И вот — за дверью шаги…
Мужчина лет пятидесяти удивленно глядел на чекистов и, судя по всему, ничего не понимал.
— Мы — из чека. Вот ордер на обыск. Позвольте зайти.
— О, господи! — сказал Коростелев. — Чека… А я жду доктора. Дочь только что побежала за врачом. У меня сын заболел. С ним что–то страшное…
И он пошел в глубь квартиры, ссутулив плечи. Шмаков и все остальные — за ним. Вдруг до Коростелева дошло:
— Вы сказали: «Обыск»? Но почему — обыск? И почему именно у меня?
— Мы знаем, что у вас на квартире спрятаны большие суммы золота и драгоценностей.
— Какая чепуха! — Коростелев сказал это очень искренне. — И вы что, будете искать у меня?
— Не сомневайтесь.
— Но никаких
Шмаков ухмыльнулся:
— Это, гражданин, такое дело, что на веру, знаете ли…
— Ах, ну конечно же! — быстро сообразил Коростелев. — Но, пожалуйста, бога ради, потише! У него, мне кажется, испанка, температура ужасная…
Осторожно приоткрыл дверь, заглядывая в комнату. Шмаков тоже посмотрел.
Ночник. Смятые простыни. Парнишка лет тринадцати, с безумно сияющими глазами.
— Папа! Ты почему ушел? Пить дай!
Коростелев плачуще улыбнулся Шмакову:
— Извините…
Начали с гостиной.
Шмаков морщился, как от зубной боли. «Зря все это! Нет у Коростелева никаких драгоценностей!»
Прошло с полчаса.
Коростелев тихонько отворил дверь, вошел на цыпочках.
И вдруг с неуверенной радостью сказал:
— Вы знаете… Он, кажется, заснул! — Стал смотреть на обыск равнодушно и устало.
Шмаков подошел к нему спросить воды, но не успел. Тот перевел взгляд:
— И дочка куда–то пропала. Побежала в соседний дом, к доктору Шварцу. Это, знаете ли, очень хороший доктор, Шварц, — один из лучших в Петрограде. Но почему–то все нет и нет…
— А жена ваша где?
— О–о! — Коростелев будто бы даже обрадовался вопросу. — Жена, видите ли, сбежала. Бросила нас, как говорится, и сбежала с каким–то офицером!
Неушедшее изумление прозвучало в голосе бывшего присяжного.
— Оставила записку, двоих вот детей… Недавно я узнал: они там, на юге. Заезжал какой–то юноша. Дембецкий, Дамбецкий. Она просит передать, что у нее все хорошо и что она, видите ли, просит ее понять! — он тихонько рассмеялся, легко, без горечи. — Вот только выздоровел бы! — добавил вдруг невпопад.
Шмаков попросил, наконец, напиться.
— Я вас провожу.
Шмаков жадно пил. Коростелев глядел, глядел на него, потом вдруг произнес:
— А вы знаете? Я, кажется, догадываюсь, что вы можете искать в моем доме. Правда, я не вполне уверен, но у меня ведь и вправду никогда никаких драгоценностей не было! Тот юноша, о котором я вам говорил, оставил у меня на время чемоданчик. Сказал, что, когда устроится с жильем, заберет. Я его оставлял жить у себя, но он отказался… Я сейчас принесу!
Чемоданчик был из тех деревянных, самодельных сундучков, которые, наряду с мешками, были в те годы самой распространенной укладкой у кочующего по России населения: замочек в проволочных петельках, жестяные уголки, веревочная ручка.
Тяжел, однако, был чемоданчик.
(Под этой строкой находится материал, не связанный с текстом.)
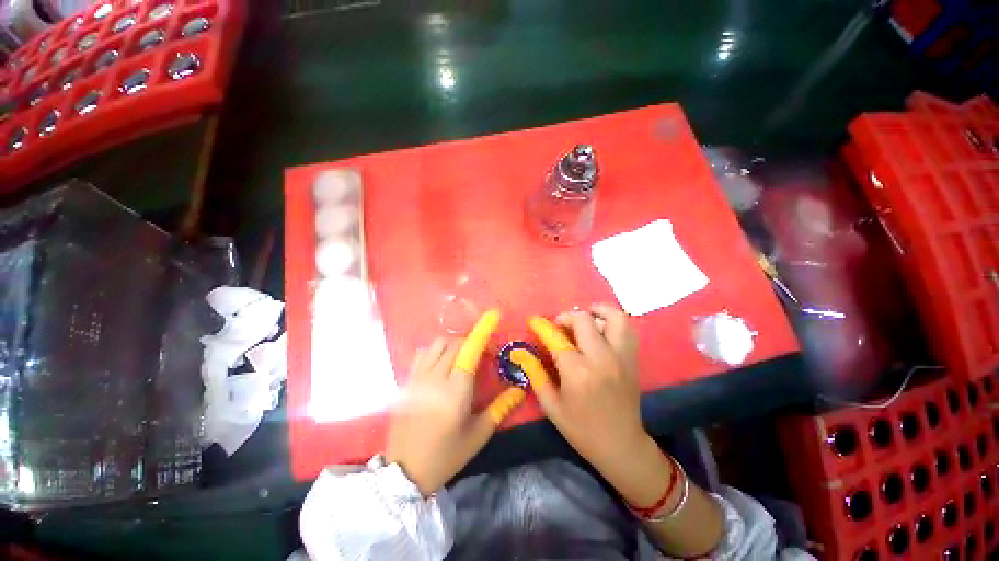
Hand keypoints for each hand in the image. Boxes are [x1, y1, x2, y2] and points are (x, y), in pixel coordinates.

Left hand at [385, 311, 524, 495]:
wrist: (404, 474)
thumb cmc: (446, 455)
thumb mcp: (478, 434)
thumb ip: (500, 408)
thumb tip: (520, 390)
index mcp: (456, 391)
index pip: (470, 350)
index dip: (482, 330)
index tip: (493, 314)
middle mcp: (435, 378)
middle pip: (455, 343)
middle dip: (471, 342)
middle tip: (483, 356)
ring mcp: (417, 379)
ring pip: (437, 345)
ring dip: (454, 344)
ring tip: (462, 358)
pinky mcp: (407, 382)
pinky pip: (422, 354)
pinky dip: (436, 350)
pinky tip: (442, 363)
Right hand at [526, 305, 661, 492]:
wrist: (621, 445)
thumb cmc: (582, 430)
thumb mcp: (551, 406)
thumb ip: (536, 376)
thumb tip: (524, 353)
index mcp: (577, 371)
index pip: (556, 337)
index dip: (542, 326)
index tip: (534, 322)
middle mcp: (601, 358)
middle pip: (583, 320)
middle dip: (566, 317)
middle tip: (559, 326)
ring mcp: (620, 356)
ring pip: (613, 317)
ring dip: (596, 312)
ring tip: (585, 318)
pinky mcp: (632, 358)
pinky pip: (627, 328)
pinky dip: (613, 321)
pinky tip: (602, 329)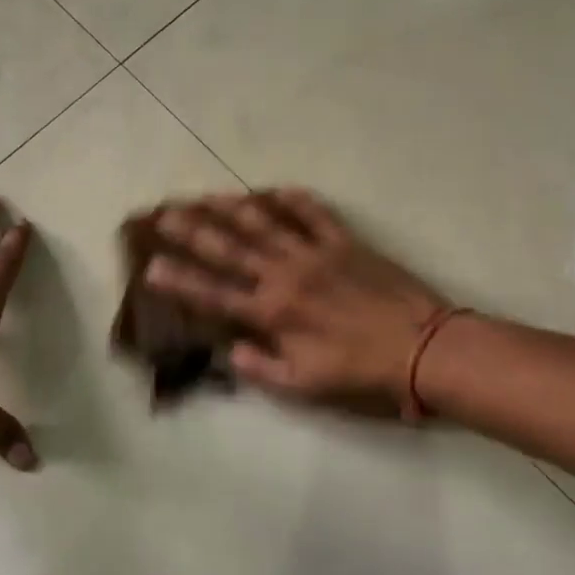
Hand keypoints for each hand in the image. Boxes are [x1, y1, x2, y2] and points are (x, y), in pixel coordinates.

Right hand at [144, 188, 452, 413]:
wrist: (422, 347)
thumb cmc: (360, 371)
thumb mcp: (305, 386)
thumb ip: (261, 369)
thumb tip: (229, 352)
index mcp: (272, 312)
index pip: (214, 293)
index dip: (180, 280)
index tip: (152, 265)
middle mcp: (284, 275)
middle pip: (230, 248)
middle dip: (193, 230)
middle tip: (165, 214)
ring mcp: (314, 253)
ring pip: (264, 223)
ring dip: (232, 207)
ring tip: (207, 195)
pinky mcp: (344, 242)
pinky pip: (314, 213)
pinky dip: (293, 199)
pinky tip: (275, 189)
Шмаков поковырялся в замке. Потом просто оторвал петли.
— Что вы! — Коростелев ужаснулся. — Он же придет за ним! Подумает…
— Ничего. В случае, приделаем назад.
Грязное нижнее белье, скрученное в узел. Рваные сапоги. Несколько кусков мыла. В парусиновом кисете, стянутом шнурком, — револьверные патроны.